Les pages écrites de façon manuscrite seront transcrites par la BNF, et celles dactylographiées seront océrisées, c’est-à-dire transformées en fichier texte. "Le but est d’harmoniser tous les documents. Avec un plan de nommage, un classement, par date et par département, afin qu’il y ait une certaine organisation, pour s’y repérer", détaille Patrick Belaubre.

L’ensemble des documents numérisés sera ensuite transmis à l’État, mais ils seront également conservés par la BNF. "En revanche, ils ne seront pas consultables (à la BNF), car ils ne seront pas rentrés dans notre base de données. On a un rôle de conservation simplement", insiste Patrick Belaubre. La BNF s’est donnée un délai de quatre semaines pour traiter les 500.000 pages attendues. 
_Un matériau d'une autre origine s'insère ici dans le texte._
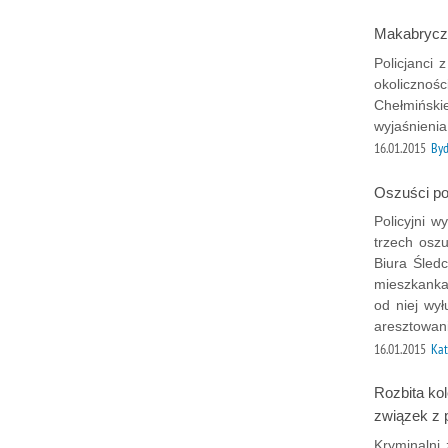
Makabryczn
Policjanci
okolicznośc
Chełmiński
wyjaśnienia
16.01.2015
Byd
Oszuści pod
Policyjni w
trzech oszu
Biura Śledc
mieszkanka 
od niej wył
aresztowan
16.01.2015
Kat
Rozbita ko
związek z 
Kryminalni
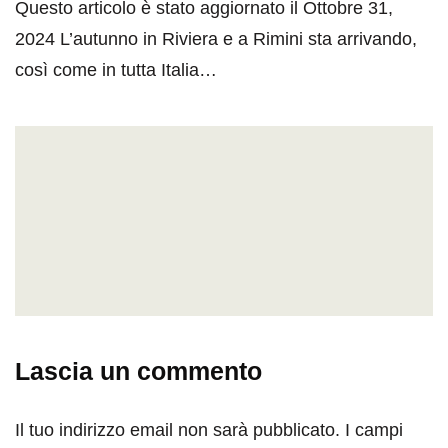
Questo articolo è stato aggiornato il Ottobre 31,
2024 L’autunno in Riviera e a Rimini sta arrivando,
così come in tutta Italia…
Lascia un commento
Il tuo indirizzo email non sarà pubblicato.
I campi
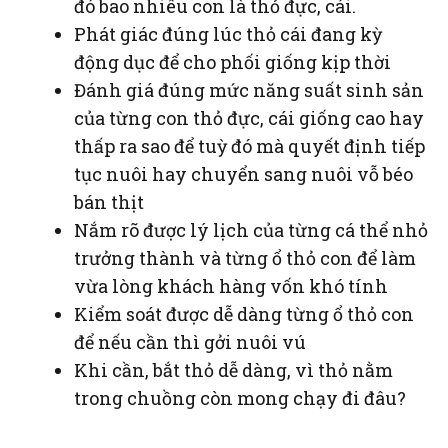
đó bao nhiêu con là thỏ đực, cái.
Phát giác đúng lúc thỏ cái đang kỳ
động dục để cho phối giống kịp thời
Đánh giá đúng mức năng suất sinh sản
của từng con thỏ đực, cái giống cao hay
thấp ra sao để tuỳ đó mà quyết định tiếp
tục nuôi hay chuyển sang nuôi vỗ béo
bán thịt
Nắm rõ được lý lịch của từng cá thể nhỏ
trưởng thành và từng ổ thỏ con để làm
vừa lòng khách hàng vốn khó tính
Kiểm soát được dễ dàng từng ổ thỏ con
để nếu cần thì gởi nuôi vú
Khi cần, bắt thỏ dễ dàng, vì thỏ nằm
trong chuồng còn mong chạy đi đâu?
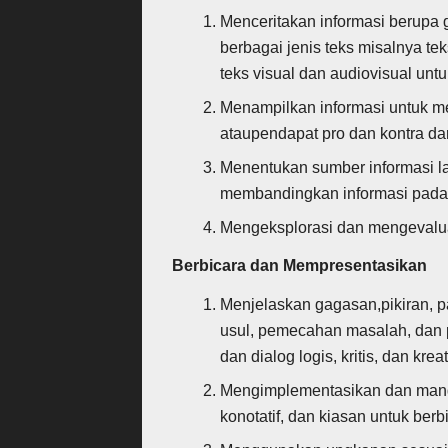
Menceritakan informasi berupa 
berbagai jenis teks misalnya tek
teks visual dan audiovisual unt
Menampilkan informasi untuk m
ataupendapat pro dan kontra dar
Menentukan sumber informasi lai
membandingkan informasi pada 
Mengeksplorasi dan mengevaluas
Berbicara dan Mempresentasikan
Menjelaskan gagasan,pikiran, 
usul, pemecahan masalah, dan 
dan dialog logis, kritis, dan kreati
Mengimplementasikan dan manga
konotatif, dan kiasan untuk be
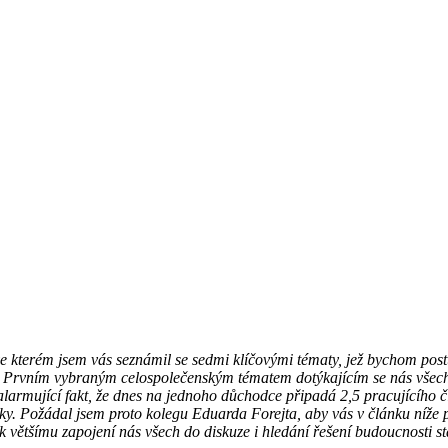
 kterém jsem vás seznámil se sedmi klíčovými tématy, jež bychom postu
ta. Prvním vybraným celospolečenským tématem dotýkajícím se nás všech
larmující fakt, že dnes na jednoho důchodce připadá 2,5 pracujícího čl
y. Požádal jsem proto kolegu Eduarda Forejta, aby vás v článku níže p
většímu zapojení nás všech do diskuze i hledání řešení budoucnosti st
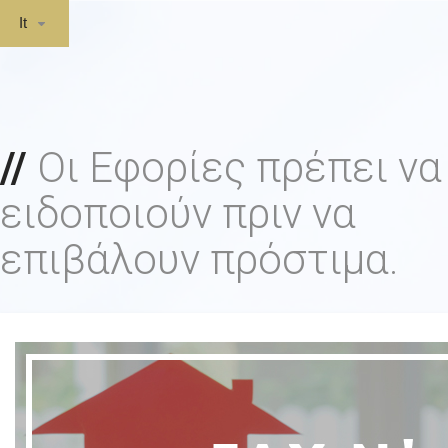
It
Οι Εφορίες πρέπει να
ειδοποιούν πριν να
επιβάλουν πρόστιμα.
Un travail d'analyse et de synthèse

Une fois ce travail de numérisation achevé, une phase de remontée et d’analyse va s’ouvrir. Les documents seront transmis à l’État qui les donnera pour analyse à un consortium de trois prestataires, spécialisés dans le traitement des données de masse. "Plusieurs synthèses seront faites à partir des contributions libres, mais aussi des contributions en ligne", explique la Mission du grand débat.

L’analyse des doléances est attendue pour la fin du "grand débat", mais une première analyse intermédiaire devrait être réalisée par l’entreprise de sondages Opinion Way, à partir des données issues de la plateforme en ligne.

Quid de l’archivage ?

À terme, l’ensemble des contributions au "grand débat" - cahiers de doléances, courriers postaux, courriels, contributions en ligne, etc. - seront consultables sur Internet. "D’ici la fin du grand débat, les documents numérisés seront consultables en ligne", de même que les contributions en ligne, précise la Mission du "grand débat". Un nouveau site web dédié à ces contributions, distinct de celui qui les recueille, pourrait alors être créé.

Mais des représentants des Archives nationales ont plaidé dans la presse pour conserver les cahiers de doléances dans leurs archives. "L’ensemble des contributions citoyennes au 'grand débat', qu’elles soient sur support papier ou numérique, constituent bien des archives publiques. Elles ont donc vocation à être archivées, pour conservation pérenne, par le réseau des services publics d’archives", a déclaré au magazine professionnel Archimag Françoise Banat-Berger, cheffe du service interministériel des archives de France (Siaf), la plus haute autorité archivistique française. L’Association des archivistes français estime également que les cahiers de doléances devront être conservés dans les archives publiques, comme cela a été fait pour ceux de 1789

Selon Françoise Banat-Berger, les cahiers de doléances pourraient être archivés dans les archives départementales, et les contributions numériques versées aux Archives nationales. Mais de l’aveu même de la Mission du "grand débat national", on reconnaît que la question de l’archivage des cahiers de doléances n’a pas encore été tranchée.

Si les cahiers de doléances sont désormais clos en mairie, il reste encore la possibilité de déposer sa contribution en ligne, sur le site officiel du grand débat, jusqu’au 15 mars. Selon la Mission, la plateforme a franchi mardi le cap du million de contributions.